■ **Required action**
Your task is to copy the stretch of lines in the records below that begins with the line containing "camera: 45 degrees left, 0 degrees up" and ends with the line containing "none -> shelf [250,66,642,190]", exactly as written, with nothing added.

■ **Provided records**
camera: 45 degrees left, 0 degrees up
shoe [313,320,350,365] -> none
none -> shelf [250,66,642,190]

...

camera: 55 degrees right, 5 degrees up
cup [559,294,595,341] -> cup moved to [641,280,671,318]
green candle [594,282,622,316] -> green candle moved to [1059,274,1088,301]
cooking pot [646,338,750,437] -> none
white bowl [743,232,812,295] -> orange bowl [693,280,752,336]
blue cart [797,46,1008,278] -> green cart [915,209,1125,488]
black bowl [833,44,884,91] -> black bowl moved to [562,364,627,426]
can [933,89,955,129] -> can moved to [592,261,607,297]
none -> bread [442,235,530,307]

...

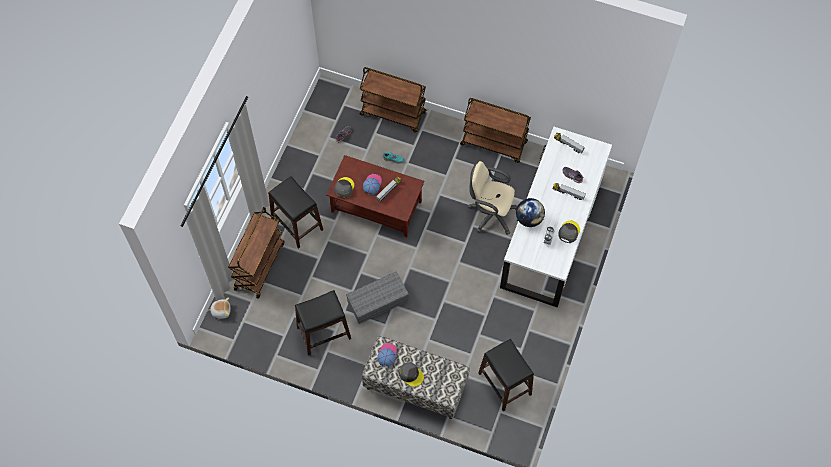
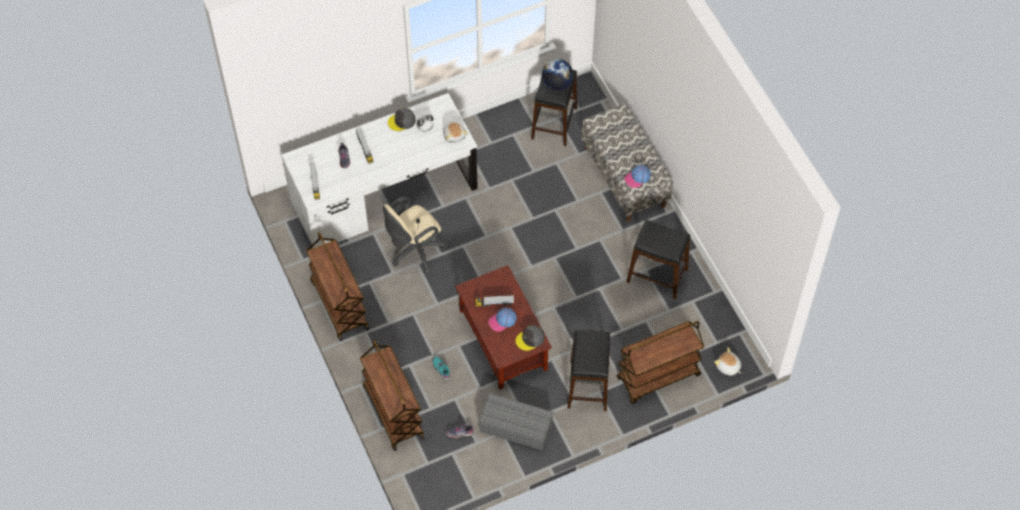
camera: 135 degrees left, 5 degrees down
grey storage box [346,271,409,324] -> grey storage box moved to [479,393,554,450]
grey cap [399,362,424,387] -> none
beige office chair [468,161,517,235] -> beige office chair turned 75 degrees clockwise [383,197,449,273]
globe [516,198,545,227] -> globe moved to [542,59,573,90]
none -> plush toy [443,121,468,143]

■ **Task solution**
camera: 45 degrees left, 0 degrees up
shoe [313,320,350,365] -> none
none -> shelf [250,66,642,190]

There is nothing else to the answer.